Don’t try to replace physical care — support it.
🧠 Behavioral Finance Angle
These sectors are sticky because they involve trust, identity, and care.
AI can reduce friction, but emotional labor is still priced at a premium.
The inflation gap is a signal: tech deflation is real, but human care is still scarce.
Implications for College Kids:
This is the heart of the divergence we spotted in that inflation chart: college costs have skyrocketed, but wages haven’t kept pace. That creates a structural challenge for today’s students — they’re paying more for credentials while entering a labor market reshaped by AI and automation. Let’s break it down:
🎓 Implications for What They Study
Fields with AI leverage: Computer science, data science, engineering, finance, and healthcare tech are positioned for wage growth because AI augments rather than replaces them.
Fields vulnerable to automation: Routine business roles, basic accounting, paralegal work, and some media/communications jobs risk wage stagnation as AI substitutes.
Human‑centric fields: Nursing, teaching, social work, childcare — wages rise slower than tuition, but demand remains strong because they’re resistant to full automation.
👉 The mismatch: Students in high‑cost majors (education, healthcare) often face slower wage growth, while lower‑cost majors in tech can capture outsized returns.
🛠️ Supplementary Skills That Matter
AI literacy: Not just coding (which is rapidly being taken over by AI) — understanding how to use AI tools in any field.
Financial discipline: Budgeting, investing, and side‑income skills to offset debt burdens.
Portfolio building: Demonstrating projects, certifications, and applied work beyond the degree.
Soft skills: Communication, collaboration, adaptability — these remain scarce and valuable even in AI‑heavy industries.

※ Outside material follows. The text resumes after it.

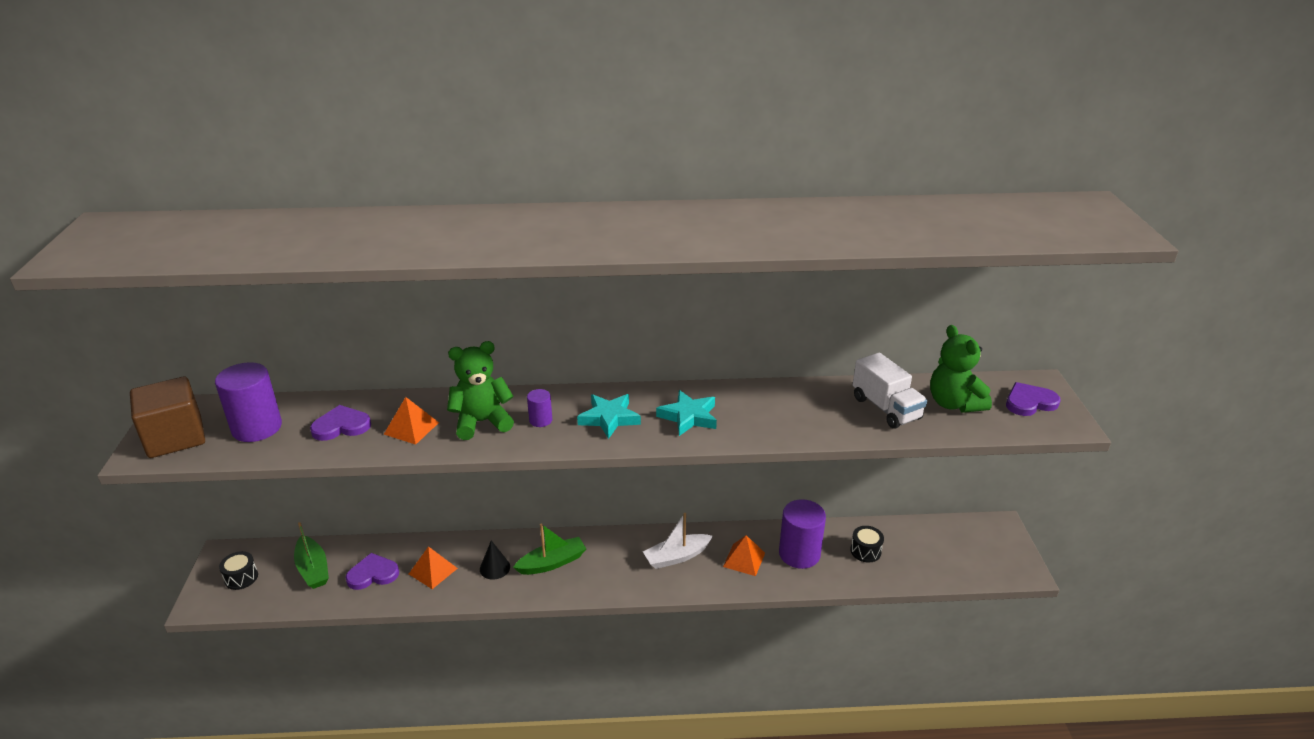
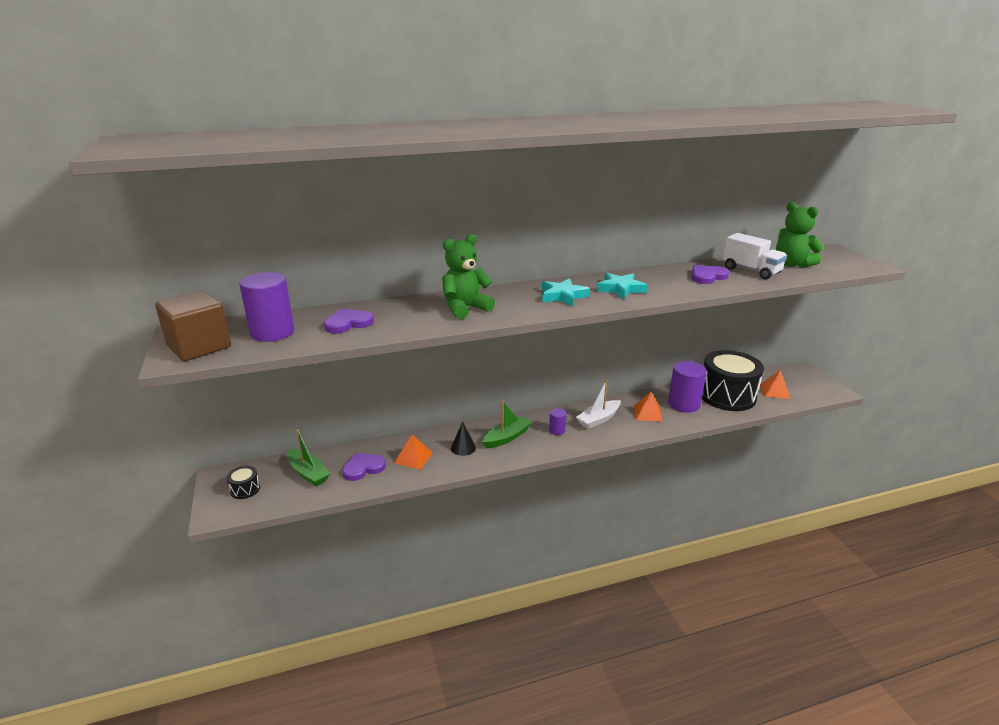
camera: 15 degrees left, 5 degrees down
orange pyramid [384,397,439,445] -> orange pyramid moved to [760,370,791,399]
purple cylinder [527,389,552,427] -> purple cylinder moved to [549,408,567,435]
black drum [850,526,884,563] -> black drum [702,350,764,411], size x2.43
purple heart [1006,382,1061,416] -> purple heart moved to [692,265,729,284]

Cross‑disciplinary overlays: Pairing a traditional major with a tech or business skill (e.g., biology + data analytics, art + digital design).
💵 Wage‑Earning Outlook
Polarization:
Top quartile (AI‑augmented, specialized skills) → strong wage growth.

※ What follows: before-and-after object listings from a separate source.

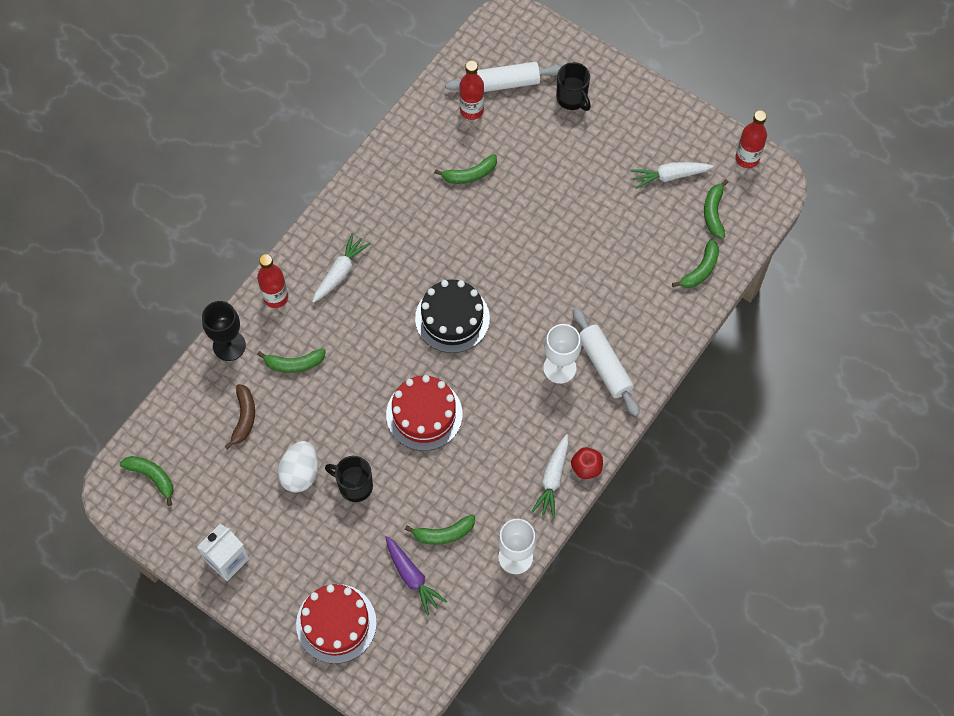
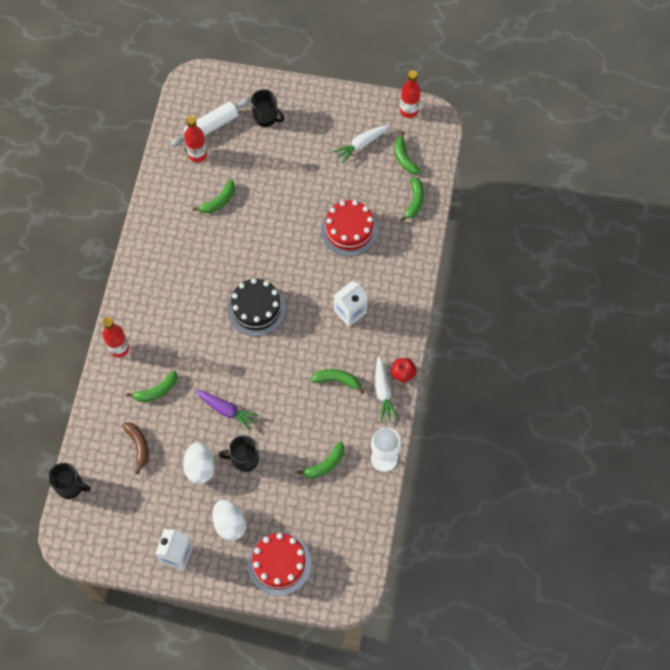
camera: 25 degrees left, 0 degrees up
green banana [120,456,173,506] -> green banana moved to [311,369,364,394]
black goblet [202,301,246,361] -> none
white carrot [312,233,371,303] -> none
purple carrot [385,536,447,616] -> purple carrot moved to [195,390,259,431]
red cake [386,375,463,451] -> red cake moved to [321,200,378,256]
white goblet [543,324,581,384] -> white carton [334,281,368,327]
white rolling pin [573,308,640,416] -> none
none -> black mug [48,463,91,499]
none -> white egg [212,500,246,541]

Middle quartile (routine knowledge work) → stagnant or declining wages.
Bottom quartile (manual/service work) → modest wage growth, but inflation eats gains.

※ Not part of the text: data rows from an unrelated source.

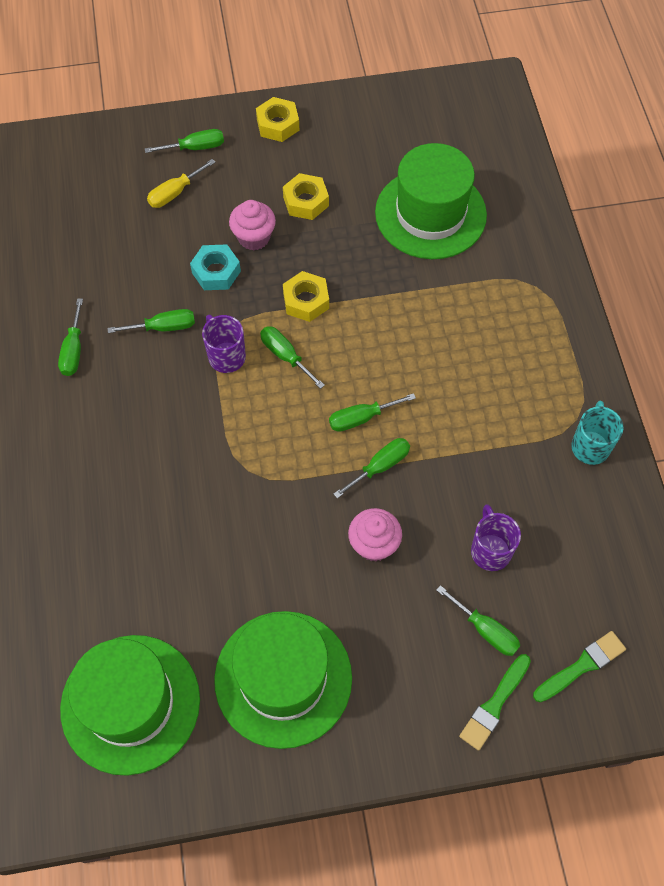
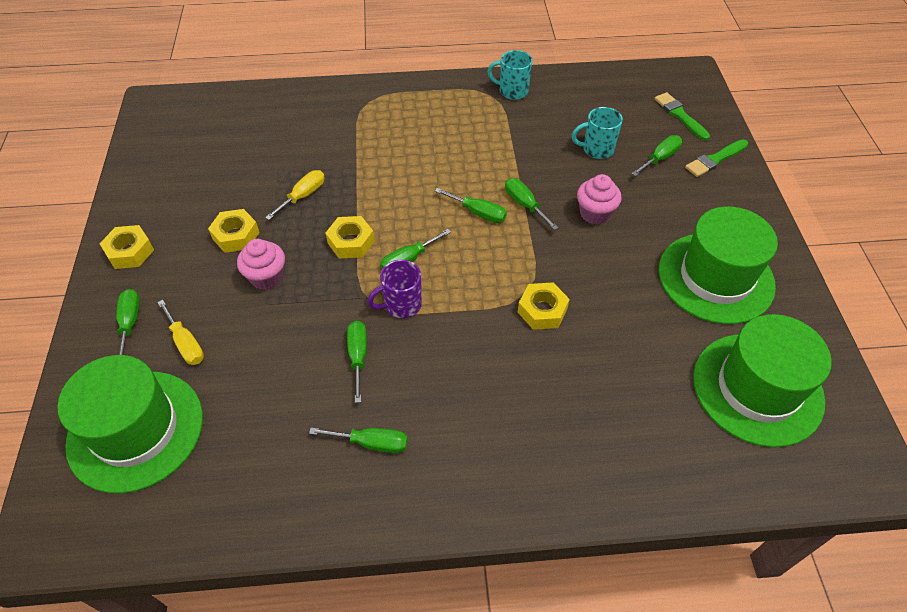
camera: 85 degrees left, 10 degrees down
turquoise nut [190,244,241,290] -> none
green screwdriver [329,393,416,432] -> green screwdriver turned 45 degrees counterclockwise [435,188,507,223]
green hat [375,143,487,259] -> green hat moved to [57,355,203,493]
green brush [459,654,531,751] -> green brush turned 105 degrees clockwise [685,139,748,177]
purple mug [471,504,521,571] -> turquoise mug [572,107,623,159]
none -> yellow screwdriver [265,170,325,220]
none -> yellow nut [518,283,570,330]

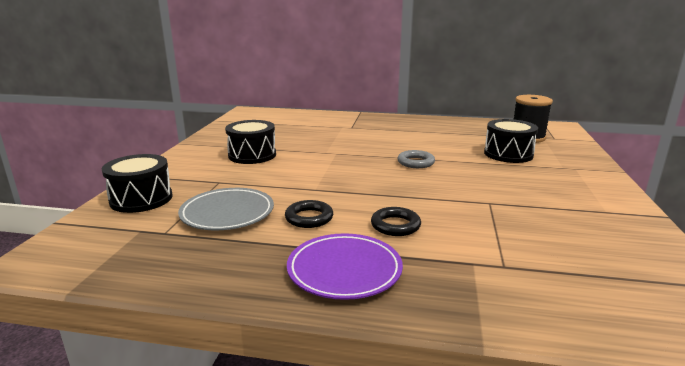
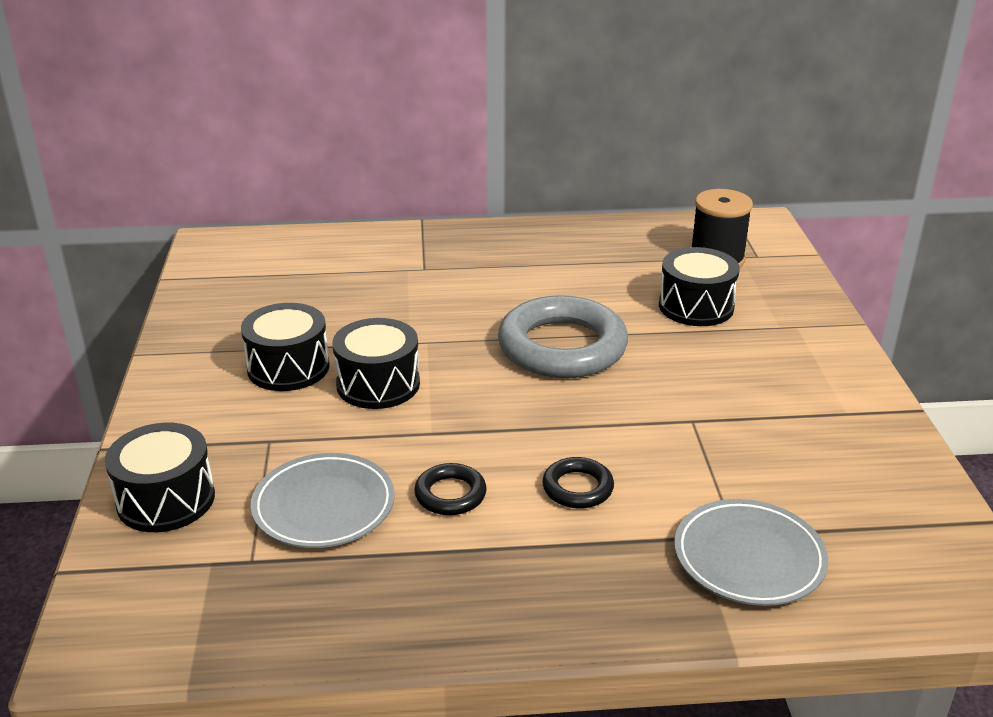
camera: 15 degrees left, 10 degrees up
purple plate [287,233,403,300] -> none
grey ring [397,150,435,168] -> grey ring [498,295,628,378], size x2.16
none -> black drum [332,318,420,409]
none -> grey plate [674,499,828,606]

Credential inflation: Degrees alone don’t guarantee wage premium anymore. Supplementary skills and demonstrable projects matter more.
Debt vs ROI: Rising tuition means students must think like investors — what’s the expected return on their chosen field?
🧭 Strategic Takeaways for College Kids
Pick majors with leverage: Tech, engineering, finance, healthcare tech.
Add supplementary skills: AI literacy, financial acumen, project portfolios.
Think modular: Stack certificates, internships, and side projects alongside the degree.
Plan for resilience: Wages may lag inflation in human‑care fields, so build side‑income streams or specialized niches.
If you’re concerned about preparing your kids for the AI‑era job market. The roadmap is clear: don’t rely on the degree alone. Pair it with certifiable, income‑producing skills and a portfolio that proves adaptability. Saving more than you spend and investing the difference isn’t just a nice idea anymore. It’s now a bedrock-behavior, fundamental and increasingly a pre-requisite for growing the purchasing power of your money faster than the ravages of inflation can erode it.




This framing of the Baumol Effect as an AI divide is sharp. The augmentation angle feels like the realistic path forward rather than full automation dreams. My wife works in early education and they've been experimenting with AI scheduling tools that free up maybe 20% of admin time, but it doesnt change the 1:4 staffing ratios. Those regulatory moats aren't going anywhere soon, so the cost divergence probably continues until something fundamnetal shifts in how we value human-time work.
These inflation numbers are silly since inflation can only be measured on an individual basis and never as a one-size-fits-all one dimensional calculation. The top five listed as experiencing the greatest inflation generally do not apply to me.
However, my inflation rate may be even higher because of a lower base of operations which means that certain price increases may affect me differently since my average income is far below "average".
And what is so over-priced beyond the value you are getting; healthcare, education, childcare.